Energy and protein intake in medical and geriatric inpatients with MEDPass versus conventional administration of oral nutritional supplements: study protocol for the randomized controlled MEDPass Trial.

BACKGROUND: Disease-related malnutrition is highly prevalent in hospitalized medical and geriatric inpatients. It is associated with negative outcomes such as muscle wasting, decline of functional status, and increased morbidity and mortality. Oral nutritional supplements (ONS) are frequently used in nutritional therapy to increase intake. However, compliance to ONS is often limited and maybe improved by prescribing ONS in small portions timed with the medication (MEDPass). However, it is unknown whether the MEDPass administration enhances patients' total energy and protein intake. METHODS: The MEDPass Trial is a randomized, controlled, open-label superiority trial. Patients in the MEDPass group receive 50 ml of ONS four times per day, distributed with the medication rounds. Patients in the control group receive ONS between meals. The primary outcome is average daily energy intake (% of calculated daily requirement). For our power analysis, we assumed that administration of ONS in the MEDPass administration mode increases energy intake by at least 10% (i.e., by 200 kcal for an average energy requirement of 2200 kcal/day). Thus, with the inclusion of 200 patients, this trial has 80% power to demonstrate that intervention group patients have an average intake of 2200 kcal/day (SD 500 kcal) versus 2000 kcal/day (SD 500 kcal) in control group patients. Energy and protein intakes from ONS and all food consumed are monitored continuously throughout the hospital stay and are statistically compared to the patient's requirements. Secondary outcomes include average daily protein intake (% of calculated daily requirement), average intake of ONS/day, the course of body weight, handgrip strength, appetite, and nausea. Furthermore, hospital length of stay and 30-day mortality are assessed.

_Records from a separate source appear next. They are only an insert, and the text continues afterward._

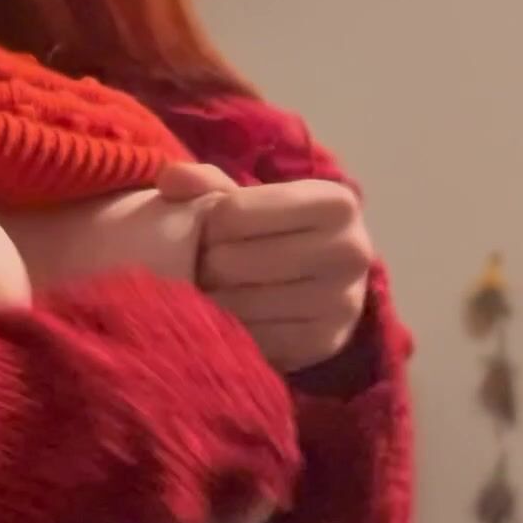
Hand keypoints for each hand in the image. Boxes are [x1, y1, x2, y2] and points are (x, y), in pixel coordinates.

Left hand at [158, 164, 372, 372]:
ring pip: (236, 306)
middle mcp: (351, 252)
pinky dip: (228, 333)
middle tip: (208, 267)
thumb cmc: (274, 232)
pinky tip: (231, 320)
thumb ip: (206, 185)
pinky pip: (249, 341)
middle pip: (229, 262)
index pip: (231, 213)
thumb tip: (171, 178)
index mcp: (336, 203)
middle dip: (205, 265)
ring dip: (209, 302)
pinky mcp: (324, 344)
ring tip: (216, 291)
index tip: (212, 230)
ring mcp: (342, 303)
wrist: (319, 283)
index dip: (206, 224)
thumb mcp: (246, 200)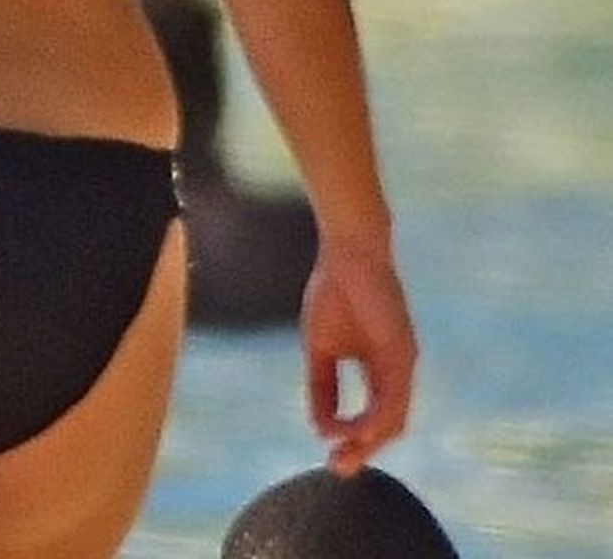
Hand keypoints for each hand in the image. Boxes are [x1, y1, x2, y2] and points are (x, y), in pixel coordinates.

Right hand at [301, 237, 416, 474]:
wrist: (346, 253)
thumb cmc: (333, 293)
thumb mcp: (319, 349)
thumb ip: (322, 388)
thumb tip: (321, 430)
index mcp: (378, 370)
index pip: (372, 417)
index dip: (351, 439)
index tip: (327, 454)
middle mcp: (396, 372)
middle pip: (386, 426)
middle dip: (362, 451)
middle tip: (337, 468)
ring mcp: (402, 363)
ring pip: (394, 419)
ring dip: (369, 442)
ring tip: (343, 455)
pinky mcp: (403, 353)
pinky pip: (394, 398)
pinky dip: (376, 419)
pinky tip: (356, 430)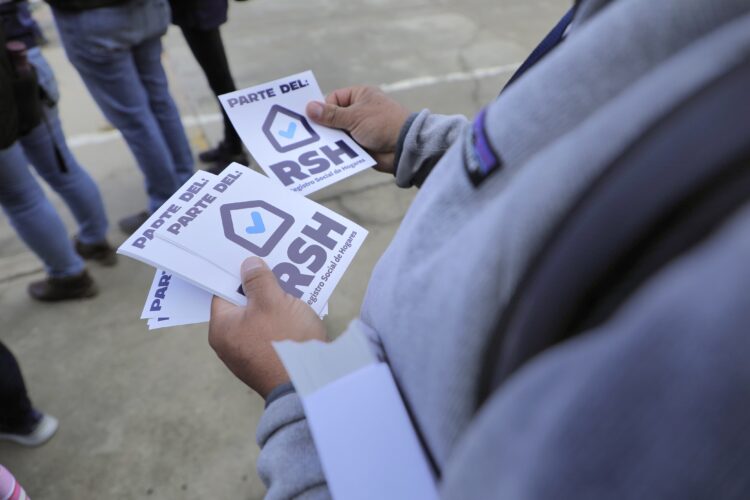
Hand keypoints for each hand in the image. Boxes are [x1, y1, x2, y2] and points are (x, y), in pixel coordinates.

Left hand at [208, 256, 327, 397]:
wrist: (308, 385)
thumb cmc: (285, 342)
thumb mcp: (272, 301)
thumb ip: (258, 280)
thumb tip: (248, 264)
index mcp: (222, 329)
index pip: (223, 291)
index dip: (238, 272)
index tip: (252, 256)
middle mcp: (231, 344)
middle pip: (244, 304)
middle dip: (262, 286)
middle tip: (277, 266)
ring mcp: (251, 354)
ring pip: (262, 318)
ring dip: (277, 302)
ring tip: (294, 284)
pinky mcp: (271, 361)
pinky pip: (274, 332)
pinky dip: (284, 320)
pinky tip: (301, 309)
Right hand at [306, 86, 410, 173]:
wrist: (404, 147)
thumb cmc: (383, 124)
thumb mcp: (355, 116)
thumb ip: (331, 115)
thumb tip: (309, 108)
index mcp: (360, 95)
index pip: (333, 98)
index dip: (323, 108)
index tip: (313, 119)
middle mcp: (359, 110)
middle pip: (333, 117)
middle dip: (325, 126)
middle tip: (310, 134)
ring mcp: (360, 128)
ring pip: (337, 133)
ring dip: (331, 139)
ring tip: (318, 146)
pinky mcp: (361, 144)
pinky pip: (344, 146)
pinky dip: (338, 150)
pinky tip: (327, 154)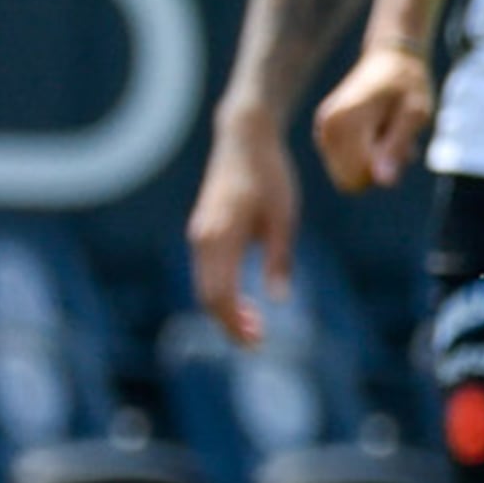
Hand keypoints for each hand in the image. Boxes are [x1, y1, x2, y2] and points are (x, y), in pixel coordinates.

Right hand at [186, 115, 300, 343]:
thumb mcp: (284, 217)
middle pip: (206, 295)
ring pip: (204, 286)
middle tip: (257, 343)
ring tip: (253, 329)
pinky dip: (221, 294)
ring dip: (224, 311)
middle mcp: (202, 238)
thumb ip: (279, 258)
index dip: (235, 321)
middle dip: (229, 323)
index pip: (219, 293)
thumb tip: (279, 299)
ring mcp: (199, 235)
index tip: (257, 340)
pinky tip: (243, 305)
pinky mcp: (203, 232)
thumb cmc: (270, 175)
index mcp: (220, 236)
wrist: (244, 139)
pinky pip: (206, 272)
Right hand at [310, 48, 436, 195]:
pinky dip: (365, 155)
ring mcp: (323, 131)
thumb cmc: (408, 85)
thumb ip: (396, 146)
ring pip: (348, 175)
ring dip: (373, 161)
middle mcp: (327, 128)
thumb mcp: (415, 114)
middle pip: (351, 182)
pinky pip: (346, 164)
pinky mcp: (325, 133)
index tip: (399, 140)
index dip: (386, 168)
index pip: (359, 179)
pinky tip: (378, 131)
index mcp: (346, 124)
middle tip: (395, 136)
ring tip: (388, 131)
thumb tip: (382, 182)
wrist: (391, 58)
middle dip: (378, 168)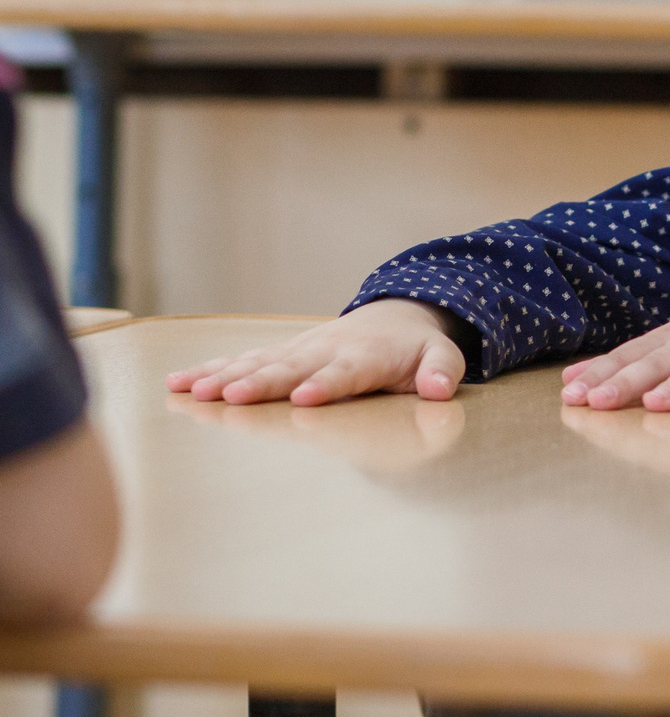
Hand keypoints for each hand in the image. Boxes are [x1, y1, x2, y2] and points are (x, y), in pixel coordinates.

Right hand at [165, 299, 467, 405]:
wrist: (395, 317)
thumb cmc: (418, 348)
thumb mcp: (443, 356)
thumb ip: (443, 373)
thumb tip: (438, 390)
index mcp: (364, 358)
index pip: (343, 375)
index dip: (324, 385)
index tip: (303, 398)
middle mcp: (323, 352)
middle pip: (288, 370)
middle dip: (259, 385)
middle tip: (230, 400)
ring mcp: (297, 352)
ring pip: (256, 365)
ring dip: (223, 379)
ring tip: (190, 393)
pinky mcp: (279, 355)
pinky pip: (241, 362)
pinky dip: (210, 372)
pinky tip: (178, 384)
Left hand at [560, 290, 669, 412]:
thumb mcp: (669, 346)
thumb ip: (625, 364)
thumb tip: (570, 380)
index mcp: (668, 343)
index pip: (627, 359)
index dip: (599, 376)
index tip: (570, 396)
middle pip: (656, 364)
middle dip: (625, 382)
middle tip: (598, 402)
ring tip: (658, 404)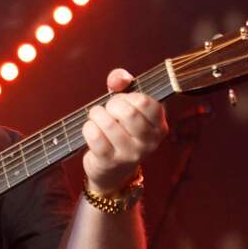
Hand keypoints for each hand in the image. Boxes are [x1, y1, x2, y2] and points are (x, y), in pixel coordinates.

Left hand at [81, 68, 168, 193]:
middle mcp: (149, 142)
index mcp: (159, 127)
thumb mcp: (127, 106)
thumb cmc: (120, 131)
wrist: (112, 170)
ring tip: (96, 117)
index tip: (123, 101)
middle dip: (112, 105)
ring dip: (96, 115)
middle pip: (128, 113)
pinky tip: (90, 128)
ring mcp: (130, 154)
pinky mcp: (110, 161)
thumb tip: (117, 78)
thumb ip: (123, 84)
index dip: (129, 97)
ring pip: (109, 124)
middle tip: (108, 109)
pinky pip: (95, 137)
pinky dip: (88, 127)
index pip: (146, 103)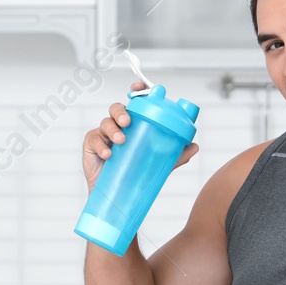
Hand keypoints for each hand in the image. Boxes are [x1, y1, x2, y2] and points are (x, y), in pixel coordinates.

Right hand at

The primary statistical analysis will be performed as an intention-to-treat analysis adjusted for the stratification factors used in randomization. DISCUSSION: To our knowledge, this is the first randomized controlled trial assessing total energy and protein intake for the entire hospitalization period in patients receiving MEDPass versus conventional ONS administration. Thus, the MEDPass Trial will fill a gap and answer this relevant clinical question. TRIAL REGISTRATION: ClinicalTrials.gov NCT03761680 . Registered on 3 December 2018. Kofam.ch SNCTP000003191 . Registered on 15 October 2018.